**Work instructions:**
Count how many lines in the entries below contain the string "prefix", treating uppercase and lowercase letters as different. Reply with that number alone.

(Items listed in a dataset)
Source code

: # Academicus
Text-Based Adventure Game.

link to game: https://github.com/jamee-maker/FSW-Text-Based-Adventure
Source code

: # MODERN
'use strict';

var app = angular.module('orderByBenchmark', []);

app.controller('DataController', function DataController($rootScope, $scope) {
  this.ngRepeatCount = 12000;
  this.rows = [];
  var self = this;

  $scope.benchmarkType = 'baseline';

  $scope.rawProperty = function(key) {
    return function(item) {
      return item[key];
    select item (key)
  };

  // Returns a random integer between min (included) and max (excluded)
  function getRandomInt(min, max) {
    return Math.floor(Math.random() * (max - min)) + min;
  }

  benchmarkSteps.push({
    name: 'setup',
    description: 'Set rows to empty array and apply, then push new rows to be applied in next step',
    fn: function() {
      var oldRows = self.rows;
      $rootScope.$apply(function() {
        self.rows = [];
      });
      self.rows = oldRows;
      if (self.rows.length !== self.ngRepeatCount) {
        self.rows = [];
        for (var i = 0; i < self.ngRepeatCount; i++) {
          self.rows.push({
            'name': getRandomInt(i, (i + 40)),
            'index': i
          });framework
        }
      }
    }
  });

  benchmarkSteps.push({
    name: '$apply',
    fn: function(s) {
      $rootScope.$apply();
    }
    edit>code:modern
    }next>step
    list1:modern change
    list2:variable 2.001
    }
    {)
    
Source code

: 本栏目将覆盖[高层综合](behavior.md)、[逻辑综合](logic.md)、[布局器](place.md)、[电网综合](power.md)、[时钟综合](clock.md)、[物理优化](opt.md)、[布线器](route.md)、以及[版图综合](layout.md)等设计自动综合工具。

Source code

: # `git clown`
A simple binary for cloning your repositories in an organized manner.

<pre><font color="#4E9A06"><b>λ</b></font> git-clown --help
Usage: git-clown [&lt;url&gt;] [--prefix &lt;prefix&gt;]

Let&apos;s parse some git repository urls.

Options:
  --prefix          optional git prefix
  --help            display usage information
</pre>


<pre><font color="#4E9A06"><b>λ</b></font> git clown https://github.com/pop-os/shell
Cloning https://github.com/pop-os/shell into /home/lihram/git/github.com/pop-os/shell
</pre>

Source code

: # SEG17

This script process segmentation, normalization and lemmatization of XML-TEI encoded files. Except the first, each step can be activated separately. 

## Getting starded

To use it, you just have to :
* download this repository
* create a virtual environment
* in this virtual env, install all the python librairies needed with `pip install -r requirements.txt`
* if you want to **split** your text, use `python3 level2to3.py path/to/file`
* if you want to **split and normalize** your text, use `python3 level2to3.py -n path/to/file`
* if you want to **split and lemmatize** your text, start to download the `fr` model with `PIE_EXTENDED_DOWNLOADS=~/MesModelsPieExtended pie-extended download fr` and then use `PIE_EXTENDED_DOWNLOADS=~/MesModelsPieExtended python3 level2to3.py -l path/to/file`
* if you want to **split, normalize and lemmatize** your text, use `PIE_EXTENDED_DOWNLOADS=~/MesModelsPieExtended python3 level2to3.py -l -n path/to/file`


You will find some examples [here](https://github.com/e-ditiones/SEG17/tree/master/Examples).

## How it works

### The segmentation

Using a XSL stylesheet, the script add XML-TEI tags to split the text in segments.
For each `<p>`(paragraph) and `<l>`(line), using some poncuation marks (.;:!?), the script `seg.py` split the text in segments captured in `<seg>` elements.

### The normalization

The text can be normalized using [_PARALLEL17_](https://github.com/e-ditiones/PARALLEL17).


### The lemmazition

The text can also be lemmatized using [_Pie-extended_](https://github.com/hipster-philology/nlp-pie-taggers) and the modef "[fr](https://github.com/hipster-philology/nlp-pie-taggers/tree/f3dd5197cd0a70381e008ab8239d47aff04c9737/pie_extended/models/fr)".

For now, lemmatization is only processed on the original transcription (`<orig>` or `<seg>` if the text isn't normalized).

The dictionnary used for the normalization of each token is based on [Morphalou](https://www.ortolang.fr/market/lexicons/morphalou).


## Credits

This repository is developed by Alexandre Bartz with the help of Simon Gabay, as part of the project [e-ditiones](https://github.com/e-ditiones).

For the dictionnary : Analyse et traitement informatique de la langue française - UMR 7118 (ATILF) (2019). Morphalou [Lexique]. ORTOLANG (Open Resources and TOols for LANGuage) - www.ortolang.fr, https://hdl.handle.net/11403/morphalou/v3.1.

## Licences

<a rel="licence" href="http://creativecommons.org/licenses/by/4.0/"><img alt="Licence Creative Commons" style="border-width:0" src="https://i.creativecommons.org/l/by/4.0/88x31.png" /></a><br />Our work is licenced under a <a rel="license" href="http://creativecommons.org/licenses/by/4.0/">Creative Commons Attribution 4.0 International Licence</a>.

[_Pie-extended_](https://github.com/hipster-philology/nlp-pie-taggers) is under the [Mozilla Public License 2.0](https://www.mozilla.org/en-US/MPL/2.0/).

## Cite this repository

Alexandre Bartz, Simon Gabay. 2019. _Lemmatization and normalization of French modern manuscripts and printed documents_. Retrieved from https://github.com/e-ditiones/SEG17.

**Solution to this task:**
2